Does invoicing reduce fraudulent sales?

I sell through PayPal, and in the past couple of years I’ve had 5 fraudulent sales (ie. the owner of the PayPal account disputed the sale by saying they didn’t authorise it).

The other day I saw PayPal’s Business app in Apple’s App Store, where it lets you invoice users for their purchase. After playing with it for a bit, it seems to me like it has the potential to reduce fraud, as you collect payment before the user gets their license for your product? So in the case of those 5 users, they would dispute the invoice without parting with their money first? And thus stop me sending a license key for no reason?

Am I right in thinking like this? That is: it’s better to go from taking their money and fixing the problem later, to fixing the problem first before taking any money.


Interesting question. I don’t know the direct answer, but here are some thoughts I had:

  • Are the 5 fraudulent sales an insignificant % of your total sales? If so, maybe it is easier just to roll with it. It sucks when it happens, but it is better than making things more complicated for all the rest of your customers.

  • Do you think some “fraudulent” sales were actually genuine but the buyer changed their mind? If so, perhaps your sales copy and the “thanks for ordering emails” should emphasise your refund policy so that purchasers know they can ask for a refund without abusing the PayPal “report fraud” system.

Hi Steve,

I think it was a little from both (although I can’t prove it). Two if the disputed sales were for one of my products, and the other three were when I had a “bundle” sale and the buyer got several products for one lower price, and then promptly disputed it once they received their licenses.

Therefore it seems to me that if they were invoiced first, and if it were truly fraud (ie. a hacked PayPal account), then the legit owner of the account would get the invoice and reject it, thus not waste anyone’s time with mistakenly-issued license codes and the refund procedure (which makes you look bad with PayPal).

I don’t suffer refunds or disputes enough for this to be an on-going concern, but I was more thinking this might be the best approach from now on just to avoid the possibility of them in future.

The usual work flow is:

You send quote
Customer sends purchase order
You send invoice and license key
Customer pays invoice, usually within 30 days

But an alternative is:

You send quote
Customers expresses wish to pay
You send proforma invoice
Customer pays
You send license key

I would try not to loose too much sleep over the occasional fraud. It is just a cost of doing business, unfortunately.


Thanks Andy.
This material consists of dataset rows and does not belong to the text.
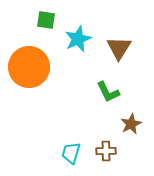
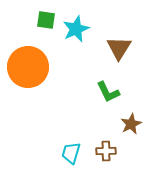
cyan star: moved 2 px left, 10 px up
orange circle: moved 1 px left
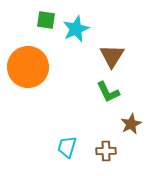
brown triangle: moved 7 px left, 8 px down
cyan trapezoid: moved 4 px left, 6 px up
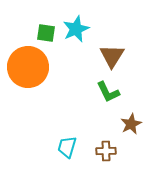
green square: moved 13 px down
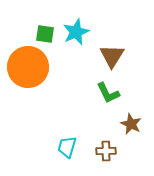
cyan star: moved 3 px down
green square: moved 1 px left, 1 px down
green L-shape: moved 1 px down
brown star: rotated 20 degrees counterclockwise
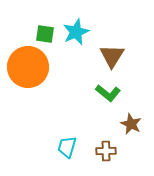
green L-shape: rotated 25 degrees counterclockwise
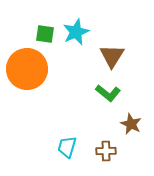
orange circle: moved 1 px left, 2 px down
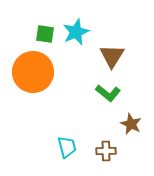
orange circle: moved 6 px right, 3 px down
cyan trapezoid: rotated 150 degrees clockwise
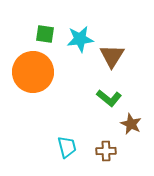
cyan star: moved 4 px right, 7 px down; rotated 16 degrees clockwise
green L-shape: moved 1 px right, 5 px down
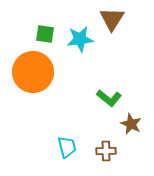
brown triangle: moved 37 px up
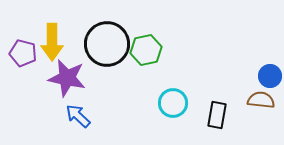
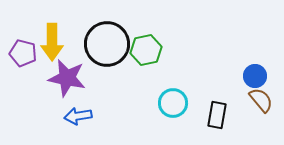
blue circle: moved 15 px left
brown semicircle: rotated 44 degrees clockwise
blue arrow: rotated 52 degrees counterclockwise
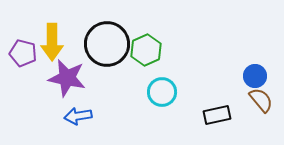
green hexagon: rotated 12 degrees counterclockwise
cyan circle: moved 11 px left, 11 px up
black rectangle: rotated 68 degrees clockwise
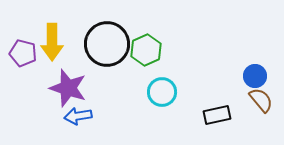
purple star: moved 1 px right, 10 px down; rotated 6 degrees clockwise
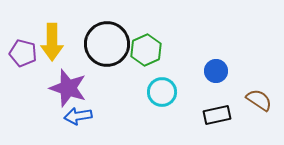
blue circle: moved 39 px left, 5 px up
brown semicircle: moved 2 px left; rotated 16 degrees counterclockwise
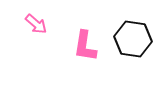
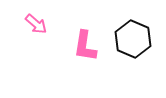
black hexagon: rotated 15 degrees clockwise
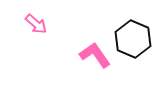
pink L-shape: moved 10 px right, 9 px down; rotated 136 degrees clockwise
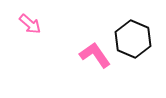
pink arrow: moved 6 px left
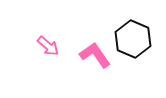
pink arrow: moved 18 px right, 22 px down
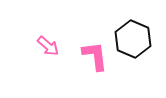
pink L-shape: moved 1 px down; rotated 28 degrees clockwise
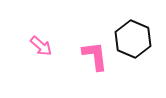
pink arrow: moved 7 px left
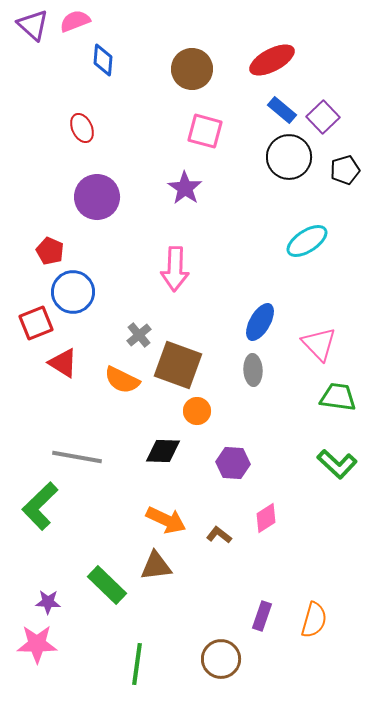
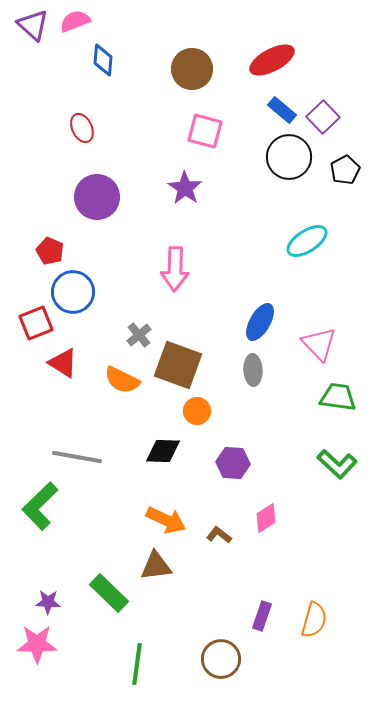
black pentagon at (345, 170): rotated 12 degrees counterclockwise
green rectangle at (107, 585): moved 2 px right, 8 px down
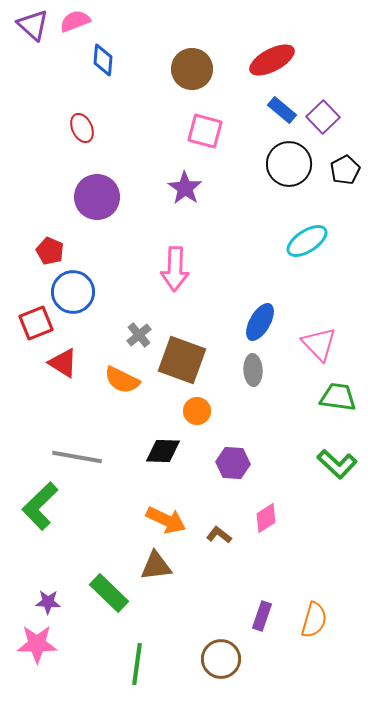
black circle at (289, 157): moved 7 px down
brown square at (178, 365): moved 4 px right, 5 px up
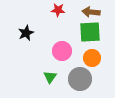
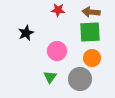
pink circle: moved 5 px left
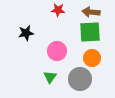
black star: rotated 14 degrees clockwise
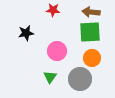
red star: moved 5 px left
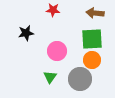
brown arrow: moved 4 px right, 1 px down
green square: moved 2 px right, 7 px down
orange circle: moved 2 px down
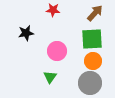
brown arrow: rotated 126 degrees clockwise
orange circle: moved 1 px right, 1 px down
gray circle: moved 10 px right, 4 px down
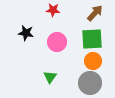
black star: rotated 21 degrees clockwise
pink circle: moved 9 px up
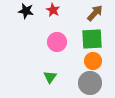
red star: rotated 24 degrees clockwise
black star: moved 22 px up
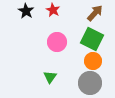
black star: rotated 21 degrees clockwise
green square: rotated 30 degrees clockwise
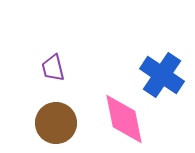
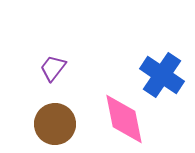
purple trapezoid: rotated 52 degrees clockwise
brown circle: moved 1 px left, 1 px down
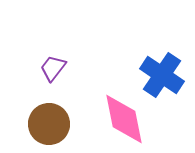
brown circle: moved 6 px left
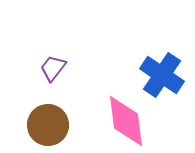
pink diamond: moved 2 px right, 2 px down; rotated 4 degrees clockwise
brown circle: moved 1 px left, 1 px down
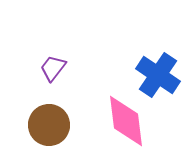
blue cross: moved 4 px left
brown circle: moved 1 px right
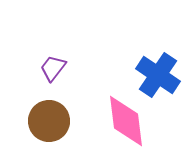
brown circle: moved 4 px up
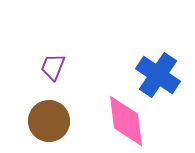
purple trapezoid: moved 1 px up; rotated 16 degrees counterclockwise
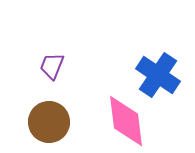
purple trapezoid: moved 1 px left, 1 px up
brown circle: moved 1 px down
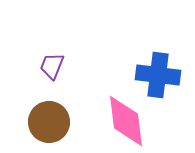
blue cross: rotated 27 degrees counterclockwise
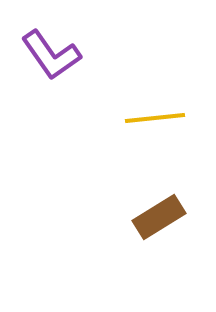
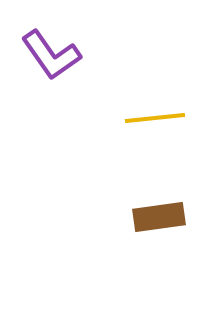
brown rectangle: rotated 24 degrees clockwise
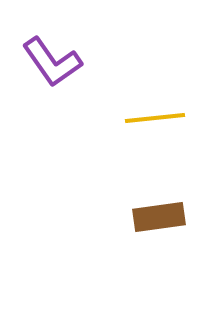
purple L-shape: moved 1 px right, 7 px down
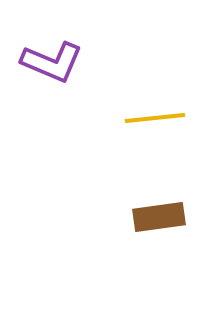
purple L-shape: rotated 32 degrees counterclockwise
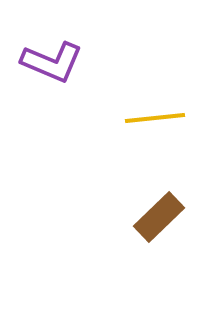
brown rectangle: rotated 36 degrees counterclockwise
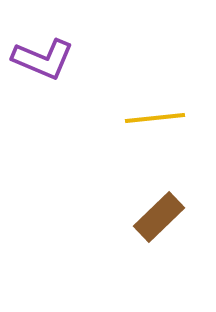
purple L-shape: moved 9 px left, 3 px up
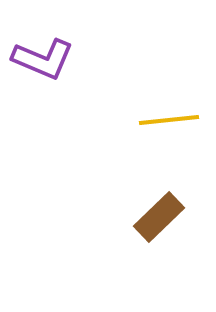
yellow line: moved 14 px right, 2 px down
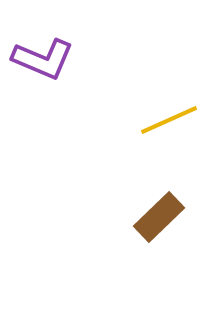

I suppose the invoice could include the EULA and Terms of Sale too, so the user knows what they’re buying into (ie. support is/not included by phone, update policy, etc). Just musing out loud.

Depending on the amount and whether that customer purchased before, I also send a temporary license file with proforma invoice. Final one is sent after payment arrives. I set at least twice the time specified for payment, e.g. 60 days for temp license if invoice says payment in 30 days. Delays with invoices are not that uncommon. Generally, I realy hate dealing with invoices, I always try to direct customers to payment processor first.

Normally EULA is part of your software install or onboarding and terms are on the website. It wouldn’t be usual to put them on an invoice.